### DATASET EXCERPTS ###
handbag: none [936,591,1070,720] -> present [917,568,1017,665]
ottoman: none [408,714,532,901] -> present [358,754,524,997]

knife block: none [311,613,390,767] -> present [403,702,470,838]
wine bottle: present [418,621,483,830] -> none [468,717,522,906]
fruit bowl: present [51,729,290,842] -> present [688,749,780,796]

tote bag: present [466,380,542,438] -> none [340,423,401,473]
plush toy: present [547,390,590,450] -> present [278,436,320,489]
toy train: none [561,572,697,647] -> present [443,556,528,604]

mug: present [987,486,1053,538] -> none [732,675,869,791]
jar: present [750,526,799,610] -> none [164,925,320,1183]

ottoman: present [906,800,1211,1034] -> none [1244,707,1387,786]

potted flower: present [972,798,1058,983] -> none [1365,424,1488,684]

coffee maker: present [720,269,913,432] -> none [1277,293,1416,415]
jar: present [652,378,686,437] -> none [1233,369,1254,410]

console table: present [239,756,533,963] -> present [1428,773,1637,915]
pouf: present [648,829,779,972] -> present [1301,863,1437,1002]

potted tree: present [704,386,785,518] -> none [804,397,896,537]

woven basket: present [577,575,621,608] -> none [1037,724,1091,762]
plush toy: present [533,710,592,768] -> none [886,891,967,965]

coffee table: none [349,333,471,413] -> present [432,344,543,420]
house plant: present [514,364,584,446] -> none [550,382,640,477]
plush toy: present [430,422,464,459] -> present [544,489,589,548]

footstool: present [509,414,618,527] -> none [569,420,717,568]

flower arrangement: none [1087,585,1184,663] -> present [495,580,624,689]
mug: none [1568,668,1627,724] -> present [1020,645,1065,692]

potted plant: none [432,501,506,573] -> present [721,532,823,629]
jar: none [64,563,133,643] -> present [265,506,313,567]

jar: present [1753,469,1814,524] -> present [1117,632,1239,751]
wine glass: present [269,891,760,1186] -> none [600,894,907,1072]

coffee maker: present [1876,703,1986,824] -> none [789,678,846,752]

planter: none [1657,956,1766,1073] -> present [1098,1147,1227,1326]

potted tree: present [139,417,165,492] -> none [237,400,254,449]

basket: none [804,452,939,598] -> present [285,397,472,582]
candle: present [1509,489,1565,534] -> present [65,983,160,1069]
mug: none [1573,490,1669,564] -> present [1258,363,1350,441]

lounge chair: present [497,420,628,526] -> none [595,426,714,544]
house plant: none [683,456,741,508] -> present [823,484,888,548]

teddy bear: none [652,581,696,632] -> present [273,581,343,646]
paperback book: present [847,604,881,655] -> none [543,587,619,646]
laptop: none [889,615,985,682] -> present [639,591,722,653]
###
**TRY IT:** Please say how many lines of the records contain the word "flower", giving the number by itself.

**WRITTEN SOLUTION:** 2